Gazing around the church and crowd, I saw many of us who have lived and experienced the modern emergence of the Hispanic/Latino population into an important demographic reality.  And so the Rosary and the Mass we celebrated for her constituted a confluence of both history and future for those of us not yet finished.  That our contemporary died at 64 and that we might be slower in gait does not preclude us from knowing that Choco would not want us to be finished with the enduring business at hand – the social, political, economic and cultural progress and development of the Hispanic/Latino community.

The agenda is full.  It is constant.  And it is perennial – like the cathedral of San Fernando itself.

Having been forced to stand for the Rosary and having to deal with an aching back, I stole outside and walked around the iconic church.  In its illuminated state, I marveled again at its magnificent restoration, led by Father David García, a high school classmate, and a host of others in our beloved San Antonio.  And I take enormous but totally unmerited pride when I walk the one-block street named Treviño on the building’s northern side.  In my mind, the presence of the family name weds me to the cathedral’s old and historic stones that stretch back to before the nation’s founding.  I did not get that feeling walking around Independence Hall in Philadelphia during the Democratic National Convention in July.

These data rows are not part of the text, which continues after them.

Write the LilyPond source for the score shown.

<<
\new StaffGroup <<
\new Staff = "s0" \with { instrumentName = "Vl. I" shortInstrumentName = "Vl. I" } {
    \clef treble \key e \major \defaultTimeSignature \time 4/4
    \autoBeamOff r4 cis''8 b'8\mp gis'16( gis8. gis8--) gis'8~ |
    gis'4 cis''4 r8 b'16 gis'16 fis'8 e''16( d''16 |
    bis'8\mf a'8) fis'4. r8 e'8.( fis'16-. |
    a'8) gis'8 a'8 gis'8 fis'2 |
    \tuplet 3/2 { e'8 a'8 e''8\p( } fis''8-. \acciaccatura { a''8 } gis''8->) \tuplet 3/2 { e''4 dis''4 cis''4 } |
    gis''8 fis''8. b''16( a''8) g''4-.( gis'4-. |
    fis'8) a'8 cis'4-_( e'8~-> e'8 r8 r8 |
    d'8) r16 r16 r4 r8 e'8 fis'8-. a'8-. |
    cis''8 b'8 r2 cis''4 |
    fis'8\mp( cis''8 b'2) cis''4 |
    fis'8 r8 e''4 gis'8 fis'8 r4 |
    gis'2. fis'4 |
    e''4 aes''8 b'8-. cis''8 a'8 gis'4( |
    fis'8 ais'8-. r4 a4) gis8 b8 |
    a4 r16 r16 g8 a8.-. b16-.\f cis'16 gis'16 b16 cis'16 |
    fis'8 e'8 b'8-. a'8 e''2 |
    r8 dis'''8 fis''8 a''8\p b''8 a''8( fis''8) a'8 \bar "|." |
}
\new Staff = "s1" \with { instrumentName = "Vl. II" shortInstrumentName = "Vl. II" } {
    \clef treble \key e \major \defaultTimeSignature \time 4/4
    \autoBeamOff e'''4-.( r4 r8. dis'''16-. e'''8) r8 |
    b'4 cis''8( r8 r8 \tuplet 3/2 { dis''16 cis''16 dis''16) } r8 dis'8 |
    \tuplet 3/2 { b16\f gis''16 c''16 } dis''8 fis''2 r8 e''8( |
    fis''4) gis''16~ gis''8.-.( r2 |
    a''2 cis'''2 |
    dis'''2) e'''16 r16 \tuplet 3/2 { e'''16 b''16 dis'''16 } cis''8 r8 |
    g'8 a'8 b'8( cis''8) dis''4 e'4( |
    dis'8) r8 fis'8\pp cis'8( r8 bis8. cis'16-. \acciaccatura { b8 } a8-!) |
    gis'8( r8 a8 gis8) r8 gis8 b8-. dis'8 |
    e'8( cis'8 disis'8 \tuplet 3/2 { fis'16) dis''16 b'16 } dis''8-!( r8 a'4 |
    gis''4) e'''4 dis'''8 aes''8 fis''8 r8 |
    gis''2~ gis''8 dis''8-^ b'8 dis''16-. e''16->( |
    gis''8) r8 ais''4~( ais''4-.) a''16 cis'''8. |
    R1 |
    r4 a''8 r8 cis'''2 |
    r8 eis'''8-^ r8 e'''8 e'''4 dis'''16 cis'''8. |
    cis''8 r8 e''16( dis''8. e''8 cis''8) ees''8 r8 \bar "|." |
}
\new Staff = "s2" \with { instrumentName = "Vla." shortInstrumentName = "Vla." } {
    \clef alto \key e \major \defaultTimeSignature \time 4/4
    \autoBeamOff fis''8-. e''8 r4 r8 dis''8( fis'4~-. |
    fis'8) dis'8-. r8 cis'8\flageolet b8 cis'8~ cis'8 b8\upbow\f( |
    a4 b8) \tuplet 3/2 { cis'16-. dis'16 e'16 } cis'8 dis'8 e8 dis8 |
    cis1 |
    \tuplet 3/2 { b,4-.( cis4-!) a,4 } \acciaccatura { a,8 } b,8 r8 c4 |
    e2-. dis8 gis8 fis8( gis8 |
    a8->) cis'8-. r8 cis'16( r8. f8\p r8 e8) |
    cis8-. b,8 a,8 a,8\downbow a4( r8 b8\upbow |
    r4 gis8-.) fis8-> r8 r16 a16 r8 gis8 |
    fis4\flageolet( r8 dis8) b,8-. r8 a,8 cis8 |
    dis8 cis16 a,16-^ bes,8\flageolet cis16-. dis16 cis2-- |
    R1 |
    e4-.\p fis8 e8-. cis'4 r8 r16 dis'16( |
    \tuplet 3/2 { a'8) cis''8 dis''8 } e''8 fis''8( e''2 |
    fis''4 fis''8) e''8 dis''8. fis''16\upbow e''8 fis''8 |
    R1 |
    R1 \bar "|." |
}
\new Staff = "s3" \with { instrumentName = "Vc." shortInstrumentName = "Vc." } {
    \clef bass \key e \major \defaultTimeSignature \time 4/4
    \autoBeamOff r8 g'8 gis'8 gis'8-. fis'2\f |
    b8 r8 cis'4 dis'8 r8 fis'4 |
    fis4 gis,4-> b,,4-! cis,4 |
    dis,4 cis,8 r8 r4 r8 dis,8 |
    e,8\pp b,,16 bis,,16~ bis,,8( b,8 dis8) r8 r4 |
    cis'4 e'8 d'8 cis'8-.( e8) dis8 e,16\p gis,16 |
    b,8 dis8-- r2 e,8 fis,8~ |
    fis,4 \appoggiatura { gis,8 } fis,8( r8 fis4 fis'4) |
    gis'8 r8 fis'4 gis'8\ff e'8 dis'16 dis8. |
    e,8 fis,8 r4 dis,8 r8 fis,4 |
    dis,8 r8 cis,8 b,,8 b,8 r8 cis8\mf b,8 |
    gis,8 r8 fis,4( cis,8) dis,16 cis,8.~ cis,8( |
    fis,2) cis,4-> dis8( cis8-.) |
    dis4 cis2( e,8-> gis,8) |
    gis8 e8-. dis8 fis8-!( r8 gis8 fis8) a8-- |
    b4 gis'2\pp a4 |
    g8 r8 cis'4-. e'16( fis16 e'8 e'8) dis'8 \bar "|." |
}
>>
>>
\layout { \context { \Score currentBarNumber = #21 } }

And like the cathedral, Choco exists among the personal icons I choose for my life.  No one who met her, as I did oh so many years ago, could forget her wide eyes that would have been wild had they not shone with a goodness that offered immediate acceptance.  Her eyes literally exploded with commitment to the Hispanic/Latino community.  And so she is an iconic reference point for me not only of our history but for the future.

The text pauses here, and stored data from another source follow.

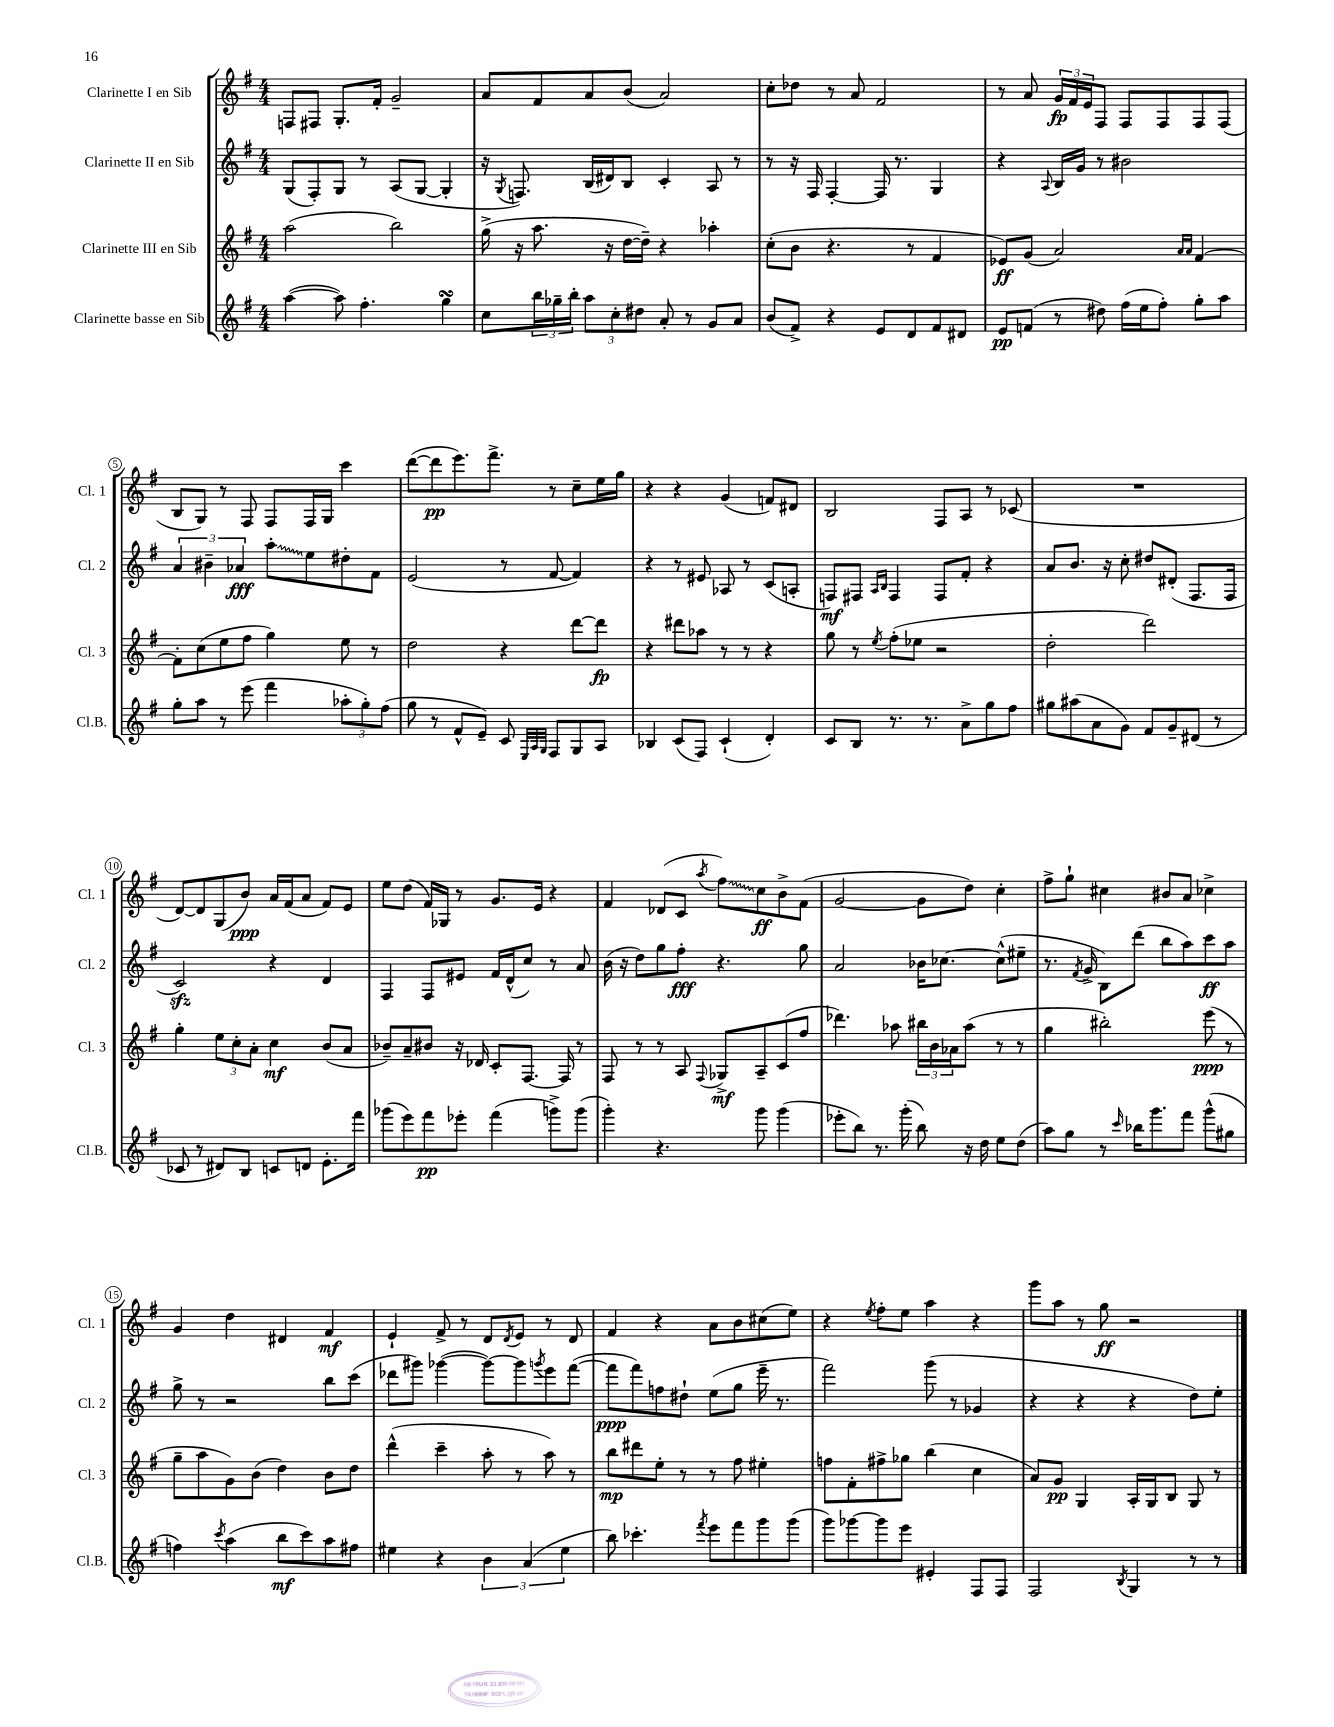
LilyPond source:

<<
\new StaffGroup <<
\new Staff = "s0" \with { instrumentName = "Clarinette I en Sib" shortInstrumentName = "Cl. 1" } {
    \clef treble \key g \major \numericTimeSignature \time 4/4
    f8 fis8 g8.-. fis'16-. g'2-- |
    a'8 fis'8 a'8 b'8( a'2) |
    c''8-. des''8 r8 a'8 fis'2 |
    r8 a'8 \tuplet 3/2 { g'16\fp fis'16 e'16 } fis8 fis8 fis8 fis8 fis8( |
    b8 g8) r8 fis8 fis8 fis16 g16 c'''4 |
    d'''8~( d'''8\pp e'''8.) fis'''8.-> r8 c''8-- e''16 g''16 |
    r4 r4 g'4( f'8) dis'8 |
    b2 fis8 a8 r8 ces'8( |
    R1 |
    d'8~) d'8 g8( b'8\ppp) a'16 fis'16( a'8 fis'8) e'8 |
    e''8 d''8( fis'16) ges16 r8 g'8. e'16 r4 |
    fis'4 des'8( c'8 \acciaccatura { a''8 } \once \override Glissando.style = #'zigzag fis''8\glissando) c''8\ff b'8-> fis'8( |
    g'2~ g'8 d''8) c''4-. |
    fis''8-> g''8-! cis''4 bis'8 a'8 ces''4-> |
    g'4 d''4 dis'4 fis'4\mf |
    e'4-! fis'8-> r8 d'8 \acciaccatura { d'8 } e'8 r8 d'8 |
    fis'4 r4 a'8 b'8 cis''8( e''8) |
    r4 \acciaccatura { e''8 } fis''8-. e''8 a''4 r4 |
    g'''8 a''8 r8 g''8\ff r2 \bar "|." |
}
\new Staff = "s1" \with { instrumentName = "Clarinette II en Sib" shortInstrumentName = "Cl. 2" } {
    \clef treble \key g \major \numericTimeSignature \time 4/4
    g8( fis8-.) g8 r8 a8( g8~ g4-. |
    r16 \acciaccatura { g8 } f8.) b16( dis'16) b8 c'4-. a8 r8 |
    r8 r16 fis16 fis4~-. fis16 r8. g4 |
    r4 \appoggiatura { a8 } b16 g'16 r8 bis'2 |
    \tuplet 3/2 { a'4 bis'4-- aes'4\fff } \once \override Glissando.style = #'zigzag a''8-.\glissando e''8 dis''8-. fis'8 |
    e'2( r8 fis'8~ fis'4) |
    r4 r8 eis'8 aes8 r8 c'8( a8-. |
    f8\mf) fis8 \grace { a16 b16 } fis4 fis8 fis'8-. r4 |
    a'8 b'8. r16 c''8-. dis''8 dis'8-.( fis8. fis16 |
    c'2\sfz) r4 d'4 |
    fis4 fis8 eis'8 fis'16 d'16-^( c''8) r8 a'8 |
    b'16( r16 d''8) g''8 fis''8-.\fff r4. g''8 |
    a'2 bes'16 ces''8.~ ces''8-^( eis''8-- |
    r8. \acciaccatura { fis'8 } g'16-> b8) d'''8( b''8 a''8) c'''8\ff a''8 |
    g''8-> r8 r2 b''8 c'''8( |
    des'''8 gis'''8) ges'''4~( ges'''8~) ges'''8 \acciaccatura { g'''8 } e'''8 fis'''8~( |
    fis'''8\ppp fis'''8) f''8 dis''8-! e''8( g''8 e'''16-- r8. |
    fis'''2) g'''8( r8 ges'4 |
    r4 r4 r4 d''8) e''8-. \bar "|." |
}
\new Staff = "s2" \with { instrumentName = "Clarinette III en Sib" shortInstrumentName = "Cl. 3" } {
    \clef treble \key g \major \numericTimeSignature \time 4/4
    a''2( b''2) |
    g''16->( r16 a''8. r16 d''16~ d''16--) r4 aes''4-. |
    c''8-.( b'8 r4. r8 fis'4 |
    ees'8\ff) g'8( a'2) \grace { a'16 a'16 } fis'4~ |
    fis'8-. c''8( e''8 fis''8 g''4) e''8 r8 |
    d''2 r4 d'''8~ d'''8\fp |
    r4 dis'''8 aes''8 r8 r8 r4 |
    g''8 r8 \acciaccatura { e''8 } fis''8-.( ees''8 r2 |
    d''2-. d'''2) |
    g''4-. \tuplet 3/2 { e''8 c''8-. a'8-. } c''4\mf b'8( a'8 |
    bes'8--) a'8-- bis'8 r16 des'16 c'8-. fis8.~ fis16 r8 |
    fis8 r8 r8 a8 \appoggiatura { fis8 } ges8->\mf a8-- c'8( fis''8 |
    des'''4.) aes''8 \tuplet 3/2 { bis''16 b'16 aes'16 } aes''8( r8 r8 |
    g''4 bis''2-.) e'''8\ppp( r8 |
    g''8-- a''8 g'8) b'8( d''4) b'8 d''8 |
    d'''4-^( c'''4-- a''8-. r8 a''8) r8 |
    b''8\mp dis'''8 e''8-. r8 r8 fis''8 eis''4-. |
    f''8 fis'8-. fis''8-> ges''8 b''4( c''4 |
    a'8) g'8\pp g4 a16-. g16 b8 g8 r8 \bar "|." |
}
\new Staff = "s3" \with { instrumentName = "Clarinette basse en Sib" shortInstrumentName = "Cl.B." } {
    \clef treble \key g \major \numericTimeSignature \time 4/4
    a''4~( a''8) fis''4.-. g''4\turn |
    c''8 \tuplet 3/2 { b''16 ges''16-- b''16-. } \tuplet 3/2 { a''8 c''8-. dis''8 } a'8-. r8 g'8 a'8 |
    b'8( fis'8->) r4 e'8 d'8 fis'8 dis'8 |
    e'8\pp f'8( r8 dis''8) fis''16( e''16 fis''8-.) g''8-. a''8 |
    g''8-. a''8 r8 e'''8( fis'''4 \tuplet 3/2 { aes''8-. g''8-.) fis''8( } |
    g''8 r8 fis'8-^ e'8--) c'8 \grace { e32 a32 g32 } fis8 g8 a8 |
    bes4 c'8( fis8) c'4-!( d'4-.) |
    c'8 b8 r8. r8. a'8-> g''8 fis''8 |
    gis''8 ais''8( a'8 g'8) fis'8 g'8-- dis'8( r8 |
    ces'8 r8 dis'8) b8 c'8 d'8 e'8.-. fis'''16 |
    ges'''8( e'''8) fis'''8\pp ees'''8-. fis'''4( g'''8->) g'''8( |
    g'''4-.) r4. g'''8 g'''4( |
    ees'''8-. b''8) r8. g'''16-.( b''8) r16 d''16 e''8 d''8( |
    a''8) g''8 r8 \grace { c'''16 } bes''16 g'''8. fis'''8 g'''8-^( gis''8 |
    f''4) \acciaccatura { c'''8 } a''4( b''8\mf c'''8) a''8 fis''8 |
    eis''4 r4 \tuplet 3/2 { b'4 a'4( eis''4 } |
    b''8) ces'''4.-. \acciaccatura { fis'''8 } e'''8 fis'''8 g'''8 g'''8( |
    g'''8) ges'''8~ ges'''8 e'''8 eis'4-. fis8 fis8 |
    fis2 \acciaccatura { b8 } g4 r8 r8 \bar "|." |
}
>>
>>
\layout { \context { \Score \override BarNumber.stencil = #(make-stencil-circler 0.1 0.3 ly:text-interface::print) } }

Julián and Joaquín Castro, in emotional remembrances at the end of the mariachi-garlanded service, personified part of that future and, surely, the history of the labors of Choco’s life.  But it was Henry Cisneros who sounded the clarion for us to do nothing less than to extend and continue her work if not her life itself.

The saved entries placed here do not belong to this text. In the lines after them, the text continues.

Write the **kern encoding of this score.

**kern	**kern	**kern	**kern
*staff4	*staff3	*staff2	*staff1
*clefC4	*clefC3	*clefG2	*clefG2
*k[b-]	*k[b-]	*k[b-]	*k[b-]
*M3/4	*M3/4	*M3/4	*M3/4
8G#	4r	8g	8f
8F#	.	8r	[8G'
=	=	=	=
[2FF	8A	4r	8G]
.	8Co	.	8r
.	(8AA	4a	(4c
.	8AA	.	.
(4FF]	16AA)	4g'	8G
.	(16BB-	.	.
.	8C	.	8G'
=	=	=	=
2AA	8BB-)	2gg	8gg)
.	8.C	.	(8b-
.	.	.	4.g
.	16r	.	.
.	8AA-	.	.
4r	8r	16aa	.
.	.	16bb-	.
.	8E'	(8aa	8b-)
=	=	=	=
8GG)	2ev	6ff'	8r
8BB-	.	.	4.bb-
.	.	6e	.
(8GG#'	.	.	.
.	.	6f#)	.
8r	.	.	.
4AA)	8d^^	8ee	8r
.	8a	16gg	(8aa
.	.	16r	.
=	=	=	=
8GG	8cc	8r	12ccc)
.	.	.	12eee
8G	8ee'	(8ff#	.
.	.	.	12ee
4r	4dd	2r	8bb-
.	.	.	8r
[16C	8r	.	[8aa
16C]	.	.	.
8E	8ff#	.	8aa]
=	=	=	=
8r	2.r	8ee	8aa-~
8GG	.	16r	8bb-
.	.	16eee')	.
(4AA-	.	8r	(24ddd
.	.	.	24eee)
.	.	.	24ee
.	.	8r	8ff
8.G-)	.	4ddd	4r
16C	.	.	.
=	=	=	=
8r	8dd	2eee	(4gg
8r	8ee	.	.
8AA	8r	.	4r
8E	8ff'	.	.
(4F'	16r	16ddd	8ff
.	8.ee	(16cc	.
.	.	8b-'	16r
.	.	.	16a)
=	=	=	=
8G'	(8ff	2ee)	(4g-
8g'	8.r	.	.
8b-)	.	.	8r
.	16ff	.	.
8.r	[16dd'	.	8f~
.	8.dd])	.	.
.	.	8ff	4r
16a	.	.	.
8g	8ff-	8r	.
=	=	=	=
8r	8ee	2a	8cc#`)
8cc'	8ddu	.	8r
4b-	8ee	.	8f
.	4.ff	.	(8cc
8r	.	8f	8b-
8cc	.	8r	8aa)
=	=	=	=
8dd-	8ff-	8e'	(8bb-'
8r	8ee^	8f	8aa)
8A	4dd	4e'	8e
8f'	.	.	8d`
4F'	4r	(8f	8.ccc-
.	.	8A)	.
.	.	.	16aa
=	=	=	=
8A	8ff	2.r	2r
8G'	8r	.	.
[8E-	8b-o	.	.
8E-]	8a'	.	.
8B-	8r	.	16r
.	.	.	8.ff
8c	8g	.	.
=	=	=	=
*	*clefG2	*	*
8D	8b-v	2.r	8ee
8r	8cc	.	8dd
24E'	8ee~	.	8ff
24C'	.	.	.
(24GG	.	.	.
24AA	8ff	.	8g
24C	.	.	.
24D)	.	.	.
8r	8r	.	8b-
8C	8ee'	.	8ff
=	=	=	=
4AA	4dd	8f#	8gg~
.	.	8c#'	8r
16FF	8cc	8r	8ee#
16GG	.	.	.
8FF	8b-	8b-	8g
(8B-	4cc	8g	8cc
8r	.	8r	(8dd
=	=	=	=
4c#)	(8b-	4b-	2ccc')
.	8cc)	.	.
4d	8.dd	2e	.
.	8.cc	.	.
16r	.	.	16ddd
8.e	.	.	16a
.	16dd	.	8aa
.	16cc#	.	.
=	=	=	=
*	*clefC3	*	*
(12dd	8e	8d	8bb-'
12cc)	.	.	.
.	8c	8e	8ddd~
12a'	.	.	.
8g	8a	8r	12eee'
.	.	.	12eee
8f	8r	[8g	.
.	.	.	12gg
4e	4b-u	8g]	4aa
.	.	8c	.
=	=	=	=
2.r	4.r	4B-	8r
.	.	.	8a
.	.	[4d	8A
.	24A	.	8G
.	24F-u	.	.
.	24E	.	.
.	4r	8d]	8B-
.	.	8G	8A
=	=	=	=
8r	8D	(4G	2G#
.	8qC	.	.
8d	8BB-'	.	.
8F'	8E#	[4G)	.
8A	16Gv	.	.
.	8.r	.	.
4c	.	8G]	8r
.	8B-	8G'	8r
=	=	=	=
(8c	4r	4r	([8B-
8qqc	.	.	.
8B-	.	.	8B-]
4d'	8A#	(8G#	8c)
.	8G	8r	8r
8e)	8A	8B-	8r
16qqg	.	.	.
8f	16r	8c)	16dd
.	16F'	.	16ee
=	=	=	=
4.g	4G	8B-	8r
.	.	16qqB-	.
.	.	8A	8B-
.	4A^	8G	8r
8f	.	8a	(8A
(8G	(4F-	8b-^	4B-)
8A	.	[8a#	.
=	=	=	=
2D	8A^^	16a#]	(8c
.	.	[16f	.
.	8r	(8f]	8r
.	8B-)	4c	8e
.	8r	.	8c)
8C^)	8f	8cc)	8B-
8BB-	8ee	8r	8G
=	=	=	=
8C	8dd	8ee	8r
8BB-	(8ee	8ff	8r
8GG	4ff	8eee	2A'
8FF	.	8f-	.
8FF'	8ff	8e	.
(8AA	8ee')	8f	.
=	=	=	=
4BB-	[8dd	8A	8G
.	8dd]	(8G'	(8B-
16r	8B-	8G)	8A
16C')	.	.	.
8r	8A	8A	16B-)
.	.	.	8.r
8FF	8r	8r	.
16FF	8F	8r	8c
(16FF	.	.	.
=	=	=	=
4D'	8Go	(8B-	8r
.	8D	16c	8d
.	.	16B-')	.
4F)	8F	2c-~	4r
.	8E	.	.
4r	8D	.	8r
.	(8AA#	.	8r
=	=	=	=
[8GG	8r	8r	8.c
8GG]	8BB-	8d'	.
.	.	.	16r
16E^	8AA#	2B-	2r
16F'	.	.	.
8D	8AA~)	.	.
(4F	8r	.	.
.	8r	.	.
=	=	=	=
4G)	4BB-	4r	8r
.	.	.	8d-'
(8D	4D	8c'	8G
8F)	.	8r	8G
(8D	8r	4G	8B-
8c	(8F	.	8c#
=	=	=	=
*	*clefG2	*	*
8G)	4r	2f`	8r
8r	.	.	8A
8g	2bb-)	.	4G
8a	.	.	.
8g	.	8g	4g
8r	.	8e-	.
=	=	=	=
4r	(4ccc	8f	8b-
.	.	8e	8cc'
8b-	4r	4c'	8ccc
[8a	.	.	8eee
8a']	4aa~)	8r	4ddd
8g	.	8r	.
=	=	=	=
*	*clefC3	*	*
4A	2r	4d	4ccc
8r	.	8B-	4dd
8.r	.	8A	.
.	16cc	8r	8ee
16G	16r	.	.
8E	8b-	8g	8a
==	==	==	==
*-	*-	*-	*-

Henry called on immediate family first and then cousins and then colleagues and then co-workers and then women whom Choco had helped empower and then the rest of us — and then all us together — to make our presence known as a testament to her.  In groups we stood when called and we echoed what Mexicans proclaim when they at a rally, at a meeting, at an event want to make their presence known and felt.  They stand and shout:

¡Presente!

We are here!  We belong!  We are with you!

The echo ricocheted off the thick walls of the old church with a force so powerful and willful that to my ear became resolve.

The work continues.

Jesús (Jesse) Treviño is the former editorial page editor of The Austin American-Statesman.